** Opening Excerpted passage block **

The performer playing Jives the Butler was uncredited; he was the husband of Valerie Mamches, who played Meanie Eenie and Lady Jowls.

Special thanks to Robert Durand, The Jefferson Airplane, John Romkey, Michael Roach, Augie Blume, Max & Miles and all the gang at ZBS.

Dedicated to Rango, his vision made all this possible.

"The Fourth Tower of Inverness has been recorded on adhesive tape"

==Intro==

Each episode of The Fourth Tower of Inverness begins:

 High upon a mountain, above the pines and mist that surrounds the bay of Inverness, there stands an incredible mansion. Its three towers appear to pierce the sky, its windows are like a thousand eyes turned inward, and its doors, hinged on time, open into endless space. The Fourth Tower of Inverness!

** Closing Excerpted passage block **
** Opening Data provided block **

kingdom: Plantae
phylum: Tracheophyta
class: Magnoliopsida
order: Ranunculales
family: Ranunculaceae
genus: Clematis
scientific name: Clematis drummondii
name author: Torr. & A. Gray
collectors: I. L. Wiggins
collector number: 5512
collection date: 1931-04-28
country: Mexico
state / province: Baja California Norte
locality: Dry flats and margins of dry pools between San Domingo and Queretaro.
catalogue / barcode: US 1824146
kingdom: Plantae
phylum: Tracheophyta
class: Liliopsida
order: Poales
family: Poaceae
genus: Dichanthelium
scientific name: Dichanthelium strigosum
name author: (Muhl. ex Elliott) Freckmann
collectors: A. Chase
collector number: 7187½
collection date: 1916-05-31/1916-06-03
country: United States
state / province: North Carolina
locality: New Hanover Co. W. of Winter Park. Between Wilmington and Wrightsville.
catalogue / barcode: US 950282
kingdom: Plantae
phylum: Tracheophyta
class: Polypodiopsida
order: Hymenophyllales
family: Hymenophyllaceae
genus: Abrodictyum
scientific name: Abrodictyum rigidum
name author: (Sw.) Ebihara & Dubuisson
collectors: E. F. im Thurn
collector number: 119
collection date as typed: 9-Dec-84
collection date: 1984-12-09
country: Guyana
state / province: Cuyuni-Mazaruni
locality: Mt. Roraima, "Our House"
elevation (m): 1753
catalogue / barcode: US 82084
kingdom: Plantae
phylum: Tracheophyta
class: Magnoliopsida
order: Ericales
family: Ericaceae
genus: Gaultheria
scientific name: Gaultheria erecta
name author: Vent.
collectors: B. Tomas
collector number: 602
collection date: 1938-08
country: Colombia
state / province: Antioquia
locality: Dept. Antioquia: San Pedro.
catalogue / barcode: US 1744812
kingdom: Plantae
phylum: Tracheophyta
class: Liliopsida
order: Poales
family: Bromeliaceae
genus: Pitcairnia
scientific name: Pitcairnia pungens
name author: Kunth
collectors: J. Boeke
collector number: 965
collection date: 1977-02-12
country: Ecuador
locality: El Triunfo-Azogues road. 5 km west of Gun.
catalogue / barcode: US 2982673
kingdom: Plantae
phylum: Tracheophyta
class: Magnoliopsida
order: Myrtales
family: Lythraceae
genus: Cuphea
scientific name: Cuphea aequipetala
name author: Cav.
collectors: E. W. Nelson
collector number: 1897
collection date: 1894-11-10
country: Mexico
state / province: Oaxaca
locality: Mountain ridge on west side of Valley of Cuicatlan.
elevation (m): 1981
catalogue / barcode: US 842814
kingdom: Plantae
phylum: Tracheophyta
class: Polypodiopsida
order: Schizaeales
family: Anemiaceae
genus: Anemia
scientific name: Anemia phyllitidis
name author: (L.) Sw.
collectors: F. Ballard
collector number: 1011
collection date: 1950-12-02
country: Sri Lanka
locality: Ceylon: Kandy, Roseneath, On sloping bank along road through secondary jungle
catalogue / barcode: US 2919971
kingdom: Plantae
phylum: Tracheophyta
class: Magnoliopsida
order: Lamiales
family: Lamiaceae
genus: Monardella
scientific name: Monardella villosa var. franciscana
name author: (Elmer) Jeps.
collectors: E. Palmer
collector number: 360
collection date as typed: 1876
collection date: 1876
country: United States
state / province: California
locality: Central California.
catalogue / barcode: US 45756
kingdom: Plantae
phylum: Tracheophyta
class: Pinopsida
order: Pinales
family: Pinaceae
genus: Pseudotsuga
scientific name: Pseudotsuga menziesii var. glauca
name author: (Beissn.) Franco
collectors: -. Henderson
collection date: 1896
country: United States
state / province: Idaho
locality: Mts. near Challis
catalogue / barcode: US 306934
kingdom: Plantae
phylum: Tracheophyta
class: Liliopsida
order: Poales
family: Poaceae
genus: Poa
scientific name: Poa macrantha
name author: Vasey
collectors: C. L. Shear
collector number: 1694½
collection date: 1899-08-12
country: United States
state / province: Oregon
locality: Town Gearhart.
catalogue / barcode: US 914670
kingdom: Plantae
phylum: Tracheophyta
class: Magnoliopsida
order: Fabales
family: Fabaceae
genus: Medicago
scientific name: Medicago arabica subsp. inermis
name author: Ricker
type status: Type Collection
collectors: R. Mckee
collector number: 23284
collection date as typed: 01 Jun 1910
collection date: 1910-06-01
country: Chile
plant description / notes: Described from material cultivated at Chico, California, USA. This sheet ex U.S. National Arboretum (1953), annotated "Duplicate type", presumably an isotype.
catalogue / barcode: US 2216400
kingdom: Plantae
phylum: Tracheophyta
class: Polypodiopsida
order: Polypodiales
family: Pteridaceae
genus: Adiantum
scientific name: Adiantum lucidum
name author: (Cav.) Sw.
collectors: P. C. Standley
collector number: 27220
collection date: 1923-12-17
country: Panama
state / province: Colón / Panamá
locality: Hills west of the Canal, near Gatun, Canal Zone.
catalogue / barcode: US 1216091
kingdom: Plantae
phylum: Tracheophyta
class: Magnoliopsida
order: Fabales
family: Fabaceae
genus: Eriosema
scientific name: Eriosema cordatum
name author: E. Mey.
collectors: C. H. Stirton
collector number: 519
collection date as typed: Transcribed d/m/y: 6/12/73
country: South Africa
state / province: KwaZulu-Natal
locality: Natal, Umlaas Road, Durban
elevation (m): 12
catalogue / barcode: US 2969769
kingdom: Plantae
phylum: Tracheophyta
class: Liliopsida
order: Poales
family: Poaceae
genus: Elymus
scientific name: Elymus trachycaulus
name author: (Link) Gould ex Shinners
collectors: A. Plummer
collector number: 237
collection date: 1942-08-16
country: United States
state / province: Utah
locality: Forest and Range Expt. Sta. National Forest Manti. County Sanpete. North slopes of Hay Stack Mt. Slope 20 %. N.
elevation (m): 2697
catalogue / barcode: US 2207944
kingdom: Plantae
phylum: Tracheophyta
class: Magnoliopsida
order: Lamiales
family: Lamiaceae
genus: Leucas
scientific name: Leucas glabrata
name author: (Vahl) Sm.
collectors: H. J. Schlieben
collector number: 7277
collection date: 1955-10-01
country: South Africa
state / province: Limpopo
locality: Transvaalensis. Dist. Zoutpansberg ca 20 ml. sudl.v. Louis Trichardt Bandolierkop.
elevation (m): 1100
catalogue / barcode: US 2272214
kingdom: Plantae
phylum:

** Closing Data provided block **

**Requirement 1:** In the passage about The Fourth Tower of Inverness, who is the production dedicated to?
**Requirement 2:** Pick up the passage about The Fourth Tower of Inverness after its final line and keep writing.

**Output 1:** Rango, whose vision made it all possible.

**Output 2:**
==Jukeboxes==

During his adventures, Jack Flanders encounters several jukeboxes, each with a different theme.

- Whirlitzer of Wisdom – This is the first jukebox discovered, and the only one outside of the Fourth Tower. For the price of a dime, it plays various wisdoms by people such as Ram Dass and Don Van Vliet (billed as the Venerable Van Vliet). Its name is based on the classic Wurlitzer jukebox.
- Great Green Jade Jukebox – This is the second jukebox discovered, inside the Fourth Tower. It is able to bring a city to life, replaying encounters in the order of the tracks on the jukebox, starting with track #1. In order to reach the next step, track 2 must be played, and so on.
- Bodhisattva Jukebox – This is the final jukebox discovered inside the Fourth Tower. It features the song "Kirtan" by Bhagavan Das, and listening to it brings understanding. The characters' heads and arms expand, in a way similar to a story of the bodhisattva canon.
- Lotus Jukebox – Source of the haunting music (1950s songs). Although this is what he is searching for in The Fourth Tower of Inverness, Jack Flanders does not find it until The Ah-Ha Phenomenon.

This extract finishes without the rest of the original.